**Work to do:**
Please set down every line of the material below, word for word and in the same order.

Data drawn from a collection:
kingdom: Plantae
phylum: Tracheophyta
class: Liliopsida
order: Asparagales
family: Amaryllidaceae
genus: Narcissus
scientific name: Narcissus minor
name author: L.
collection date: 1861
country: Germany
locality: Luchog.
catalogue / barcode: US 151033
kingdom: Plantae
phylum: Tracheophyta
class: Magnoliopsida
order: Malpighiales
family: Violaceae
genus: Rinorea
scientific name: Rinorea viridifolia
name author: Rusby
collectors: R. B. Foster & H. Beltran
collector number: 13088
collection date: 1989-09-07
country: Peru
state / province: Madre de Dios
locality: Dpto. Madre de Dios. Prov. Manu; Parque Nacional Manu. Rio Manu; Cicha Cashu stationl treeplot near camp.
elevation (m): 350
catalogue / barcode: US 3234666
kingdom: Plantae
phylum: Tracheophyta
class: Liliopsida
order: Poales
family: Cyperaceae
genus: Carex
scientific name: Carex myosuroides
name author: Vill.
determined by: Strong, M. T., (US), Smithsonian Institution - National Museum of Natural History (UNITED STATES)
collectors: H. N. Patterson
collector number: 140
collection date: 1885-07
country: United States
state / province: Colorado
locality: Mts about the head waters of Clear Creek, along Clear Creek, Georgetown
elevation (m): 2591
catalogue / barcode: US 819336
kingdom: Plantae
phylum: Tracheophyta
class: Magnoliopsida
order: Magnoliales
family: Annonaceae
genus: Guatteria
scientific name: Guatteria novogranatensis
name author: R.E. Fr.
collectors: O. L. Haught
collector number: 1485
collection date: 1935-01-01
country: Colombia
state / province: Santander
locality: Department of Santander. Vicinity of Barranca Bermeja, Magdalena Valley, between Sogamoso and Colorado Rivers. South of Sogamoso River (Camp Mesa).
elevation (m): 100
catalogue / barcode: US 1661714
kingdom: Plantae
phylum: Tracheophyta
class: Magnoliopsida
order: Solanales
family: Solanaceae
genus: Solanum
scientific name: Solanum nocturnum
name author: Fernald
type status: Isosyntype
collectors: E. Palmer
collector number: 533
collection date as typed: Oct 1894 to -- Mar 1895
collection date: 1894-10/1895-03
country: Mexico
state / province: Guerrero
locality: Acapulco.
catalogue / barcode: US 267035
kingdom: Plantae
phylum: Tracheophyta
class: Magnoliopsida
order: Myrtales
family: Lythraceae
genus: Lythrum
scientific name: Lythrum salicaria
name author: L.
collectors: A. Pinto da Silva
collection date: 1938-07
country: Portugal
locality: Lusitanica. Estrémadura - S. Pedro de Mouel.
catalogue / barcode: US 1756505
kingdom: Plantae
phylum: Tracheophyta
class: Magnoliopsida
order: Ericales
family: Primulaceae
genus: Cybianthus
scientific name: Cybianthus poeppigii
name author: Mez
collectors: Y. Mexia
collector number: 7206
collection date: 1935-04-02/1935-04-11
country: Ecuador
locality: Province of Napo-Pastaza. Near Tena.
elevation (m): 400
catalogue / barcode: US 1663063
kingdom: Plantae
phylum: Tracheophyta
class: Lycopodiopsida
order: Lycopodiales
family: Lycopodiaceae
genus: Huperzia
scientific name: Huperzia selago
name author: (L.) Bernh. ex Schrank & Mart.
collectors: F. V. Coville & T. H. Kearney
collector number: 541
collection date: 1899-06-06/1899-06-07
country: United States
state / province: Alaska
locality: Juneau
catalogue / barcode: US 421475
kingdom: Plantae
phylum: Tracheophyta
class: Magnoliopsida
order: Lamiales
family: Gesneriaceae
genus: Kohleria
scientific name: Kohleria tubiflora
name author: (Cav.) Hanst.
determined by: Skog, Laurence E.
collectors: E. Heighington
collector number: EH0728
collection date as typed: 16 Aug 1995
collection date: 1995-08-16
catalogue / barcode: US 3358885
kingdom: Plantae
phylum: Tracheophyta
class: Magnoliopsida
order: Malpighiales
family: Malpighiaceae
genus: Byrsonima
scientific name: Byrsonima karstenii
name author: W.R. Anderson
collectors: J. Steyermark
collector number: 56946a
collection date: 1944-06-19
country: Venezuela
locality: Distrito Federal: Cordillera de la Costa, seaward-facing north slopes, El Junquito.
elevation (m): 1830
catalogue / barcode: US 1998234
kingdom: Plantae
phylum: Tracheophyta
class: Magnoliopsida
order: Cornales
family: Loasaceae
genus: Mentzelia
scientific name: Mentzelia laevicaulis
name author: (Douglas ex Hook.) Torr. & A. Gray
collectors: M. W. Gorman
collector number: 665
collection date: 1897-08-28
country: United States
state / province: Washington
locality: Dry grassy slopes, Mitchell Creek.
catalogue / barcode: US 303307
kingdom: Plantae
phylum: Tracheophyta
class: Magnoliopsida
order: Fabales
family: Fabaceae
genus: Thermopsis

**Reply to the exercise:**
kingdom: Plantae
phylum: Tracheophyta
class: Liliopsida
order: Asparagales
family: Amaryllidaceae
genus: Narcissus
scientific name: Narcissus minor
name author: L.
collection date: 1861
country: Germany
locality: Luchog.
catalogue / barcode: US 151033
kingdom: Plantae
phylum: Tracheophyta
class: Magnoliopsida
order: Malpighiales
family: Violaceae
genus: Rinorea
scientific name: Rinorea viridifolia
name author: Rusby
collectors: R. B. Foster & H. Beltran
collector number: 13088
collection date: 1989-09-07
country: Peru
state / province: Madre de Dios
locality: Dpto. Madre de Dios. Prov. Manu; Parque Nacional Manu. Rio Manu; Cicha Cashu stationl treeplot near camp.
elevation (m): 350
catalogue / barcode: US 3234666
kingdom: Plantae
phylum: Tracheophyta
class: Liliopsida
order: Poales
family: Cyperaceae
genus: Carex
scientific name: Carex myosuroides
name author: Vill.
determined by: Strong, M. T., (US), Smithsonian Institution - National Museum of Natural History (UNITED STATES)
collectors: H. N. Patterson
collector number: 140
collection date: 1885-07
country: United States
state / province: Colorado
locality: Mts about the head waters of Clear Creek, along Clear Creek, Georgetown
elevation (m): 2591
catalogue / barcode: US 819336
kingdom: Plantae
phylum: Tracheophyta
class: Magnoliopsida
order: Magnoliales
family: Annonaceae
genus: Guatteria
scientific name: Guatteria novogranatensis
name author: R.E. Fr.
collectors: O. L. Haught
collector number: 1485
collection date: 1935-01-01
country: Colombia
state / province: Santander
locality: Department of Santander. Vicinity of Barranca Bermeja, Magdalena Valley, between Sogamoso and Colorado Rivers. South of Sogamoso River (Camp Mesa).
elevation (m): 100
catalogue / barcode: US 1661714
kingdom: Plantae
phylum: Tracheophyta
class: Magnoliopsida
order: Solanales
family: Solanaceae
genus: Solanum
scientific name: Solanum nocturnum
name author: Fernald
type status: Isosyntype
collectors: E. Palmer
collector number: 533
collection date as typed: Oct 1894 to -- Mar 1895
collection date: 1894-10/1895-03
country: Mexico
state / province: Guerrero
locality: Acapulco.
catalogue / barcode: US 267035
kingdom: Plantae
phylum: Tracheophyta
class: Magnoliopsida
order: Myrtales
family: Lythraceae
genus: Lythrum
scientific name: Lythrum salicaria
name author: L.
collectors: A. Pinto da Silva
collection date: 1938-07
country: Portugal
locality: Lusitanica. Estrémadura - S. Pedro de Mouel.
catalogue / barcode: US 1756505
kingdom: Plantae
phylum: Tracheophyta
class: Magnoliopsida
order: Ericales
family: Primulaceae
genus: Cybianthus
scientific name: Cybianthus poeppigii
name author: Mez
collectors: Y. Mexia
collector number: 7206
collection date: 1935-04-02/1935-04-11
country: Ecuador
locality: Province of Napo-Pastaza. Near Tena.
elevation (m): 400
catalogue / barcode: US 1663063
kingdom: Plantae
phylum: Tracheophyta
class: Lycopodiopsida
order: Lycopodiales
family: Lycopodiaceae
genus: Huperzia
scientific name: Huperzia selago
name author: (L.) Bernh. ex Schrank & Mart.
collectors: F. V. Coville & T. H. Kearney
collector number: 541
collection date: 1899-06-06/1899-06-07
country: United States
state / province: Alaska
locality: Juneau
catalogue / barcode: US 421475
kingdom: Plantae
phylum: Tracheophyta
class: Magnoliopsida
order: Lamiales
family: Gesneriaceae
genus: Kohleria
scientific name: Kohleria tubiflora
name author: (Cav.) Hanst.
determined by: Skog, Laurence E.
collectors: E. Heighington
collector number: EH0728
collection date as typed: 16 Aug 1995
collection date: 1995-08-16
catalogue / barcode: US 3358885
kingdom: Plantae
phylum: Tracheophyta
class: Magnoliopsida
order: Malpighiales
family: Malpighiaceae
genus: Byrsonima
scientific name: Byrsonima karstenii
name author: W.R. Anderson
collectors: J. Steyermark
collector number: 56946a
collection date: 1944-06-19
country: Venezuela
locality: Distrito Federal: Cordillera de la Costa, seaward-facing north slopes, El Junquito.
elevation (m): 1830
catalogue / barcode: US 1998234
kingdom: Plantae
phylum: Tracheophyta
class: Magnoliopsida
order: Cornales
family: Loasaceae
genus: Mentzelia
scientific name: Mentzelia laevicaulis
name author: (Douglas ex Hook.) Torr. & A. Gray
collectors: M. W. Gorman
collector number: 665
collection date: 1897-08-28
country: United States
state / province: Washington
locality: Dry grassy slopes, Mitchell Creek.
catalogue / barcode: US 303307
kingdom: Plantae
phylum: Tracheophyta
class: Magnoliopsida
order: Fabales
family: Fabaceae
genus: Thermopsis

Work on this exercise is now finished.